**Work required**
Print the entire listing below word for word, excluding its pictures.

**Data records**
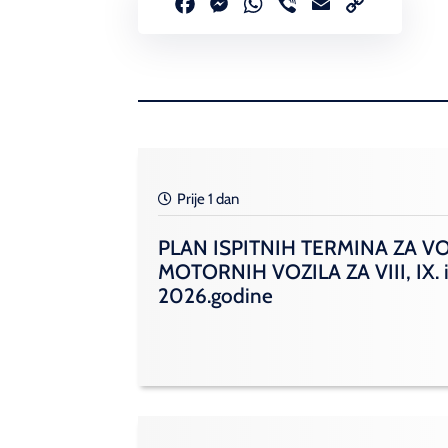
Facebook
Messenger
WhatsApp
Viber
Email
Copy
Link
Prije 1 dan
PLAN ISPITNIH TERMINA ZA V
MOTORNIH VOZILA ZA VIII, IX. i
2026.godine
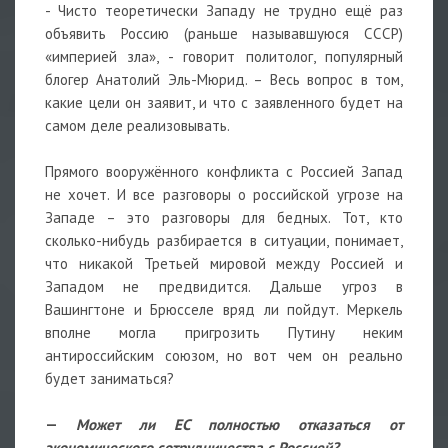
- Чисто теоретически Западу не трудно ещё раз
объявить Россию (раньше называвшуюся СССР)
«империей зла», - говорит политолог, популярный
блогер Анатолий Эль-Мюрид. – Весь вопрос в том,
какие цели он заявит, и что с заявленного будет на
самом деле реализовывать.
Прямого вооружённого конфликта с Россией Запад
не хочет. И все разговоры о российской угрозе на
Западе – это разговоры для бедных. Тот, кто
сколько-нибудь разбирается в ситуации, понимает,
что никакой Третьей мировой между Россией и
Западом не предвидится. Дальше угроз в
Вашингтоне и Брюсселе вряд ли пойдут. Меркель
вполне могла пригрозить Путину неким
антироссийским союзом, но вот чем он реально
будет заниматься?
—
Может ли ЕС полностью отказаться от
экономического сотрудничества с Россией?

**Answer area**
Facebook
Messenger
WhatsApp
Viber
Email
Copy
Link
Prije 1 dan
PLAN ISPITNIH TERMINA ZA V
MOTORNIH VOZILA ZA VIII, IX. i
2026.godine
- Чисто теоретически Западу не трудно ещё раз
объявить Россию (раньше называвшуюся СССР)
«империей зла», - говорит политолог, популярный
блогер Анатолий Эль-Мюрид. – Весь вопрос в том,
какие цели он заявит, и что с заявленного будет на
самом деле реализовывать.
Прямого вооружённого конфликта с Россией Запад
не хочет. И все разговоры о российской угрозе на
Западе – это разговоры для бедных. Тот, кто
сколько-нибудь разбирается в ситуации, понимает,
что никакой Третьей мировой между Россией и
Западом не предвидится. Дальше угроз в
Вашингтоне и Брюсселе вряд ли пойдут. Меркель
вполне могла пригрозить Путину неким
антироссийским союзом, но вот чем он реально
будет заниматься?
—
Может ли ЕС полностью отказаться от
экономического сотрудничества с Россией?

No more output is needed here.